**Seitenauszug**

Deutschland entgeht technischer Rezession
Nach dem überraschenden Wachstum im dritten Quartal entgeht Deutschland einer sogenannten technischen Rezession, die allgemein erwartet worden war. Das Statistikamt korrigierte allerdings das Minus vom zweiten Quartal deutlich nach unten. Eine technische Rezession ist gegeben, wenn die Wirtschaft in zwei aufeinanderfolgenden Quartalen schrumpft. Im zweiten Quartal betrug das Minus nach aktualisierten Angaben des Statistikamts nun 0,3 Prozent statt 0,1 Prozent. Für das dritte Quartal war ein weiterer Rückgang erwartet worden – allerdings legten dem Statistikamt zufolge vor allem die staatlichen und die privaten Konsumausgaben zu.
Verglichen mit dem Vorjahreszeitraum ergibt sich für das BIP im dritten Quartal preisbereinigt ebenfalls ein Plus von 0,2 Prozent. Preis- und kalenderbereinigt war es hingegen um 0,2 Prozent niedriger, da ein Arbeitstag mehr zur Verfügung stand als im vergangenen Jahr. Details zu den Konjunkturzahlen sollen am 22. November veröffentlicht werden.
Irland verzeichnet zuletzt größtes Wirtschaftswachstum
Im Schnitt aller 27 EU-Länder stieg das Bruttoinlandsprodukt in Deutschland Eurostat zufolge im dritten Quartal um 0,3 Prozent an. Besonders deutliche Zuwächse gab es in Irland (plus 2,0 Prozent), Litauen (plus 1,1 Prozent) und Spanien (plus 0,8 Prozent). Schlusslichter waren Ungarn (minus 0,7 Prozent), Lettland (minus 0,4 Prozent) und Schweden (minus 0,1 Prozent). Verglichen mit dem dritten Quartal 2023 wuchs das BIP in den 20 Ländern mit dem Euro wie auch in der gesamten EU um 0,9 Prozent, wie Eurostat weiter mitteilte.

**Extrahierte Daten**
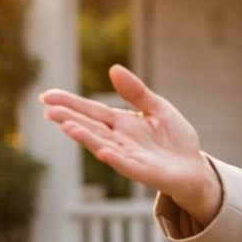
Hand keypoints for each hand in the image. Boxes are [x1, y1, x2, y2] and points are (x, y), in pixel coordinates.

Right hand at [41, 64, 222, 223]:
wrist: (194, 167)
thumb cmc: (174, 138)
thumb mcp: (157, 108)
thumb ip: (136, 92)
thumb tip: (114, 69)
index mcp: (121, 123)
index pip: (91, 111)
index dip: (70, 103)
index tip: (47, 96)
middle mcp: (120, 140)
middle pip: (92, 127)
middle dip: (71, 119)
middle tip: (49, 110)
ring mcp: (130, 156)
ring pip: (103, 145)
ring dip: (86, 137)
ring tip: (67, 126)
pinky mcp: (144, 172)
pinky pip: (127, 165)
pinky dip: (115, 158)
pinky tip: (103, 151)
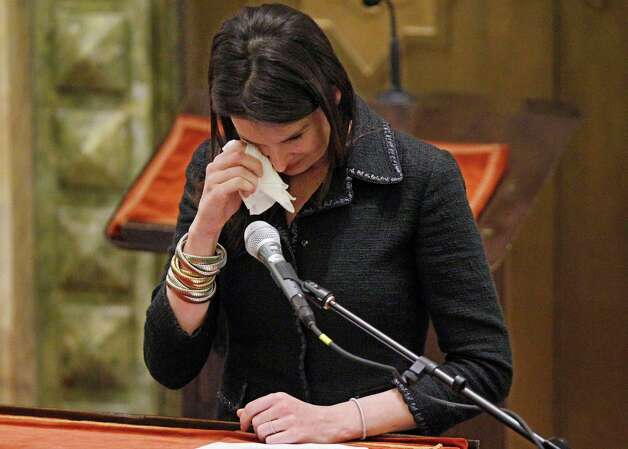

**Anweisungen**
- A) Wann liegt laut dem Text zur Konjunktur eine technische Rezession vor?
- B) Führe den Text zur Konjunktur im Anschluss an seinen letzten Satz weiter.

**Antworten**
- A) Wenn die Wirtschaft in zwei aufeinanderfolgenden Quartalen schrumpft.

- B)
Institute: Bruttoinlandsprodukt kommt nicht vom Fleck
Experten sind sich weitgehend einig darin, dass das Wachstum überraschend kommt und eine gute Nachricht ist – allerdings wenig an der generellen Lage ändert. KfW-Konjunkturexperte Philipp Scheuermeyer erklärte, seit gut zwei Jahren sei die deutsche Wirtschaft in einer "Wellblechkonjunktur gefangen". Negative und positive Wachstumsraten wechselten sich ab und unterm Strich komme das Bruttoinlandsprodukt nicht vom Fleck. Er verwies auf strukturelle Probleme, eine gesunkene internationale Wettbewerbsfähigkeit und eine schwache Binnennachfrage.
Nils Jannsen vom IfW Kiel betonte, das BIP sei derzeit kaum höher als im Jahr 2019 und somit "in den vergangenen fünf Jahren praktisch nicht gestiegen". Auch im europäischen und internationalen Vergleich hinke Deutschland hinterher.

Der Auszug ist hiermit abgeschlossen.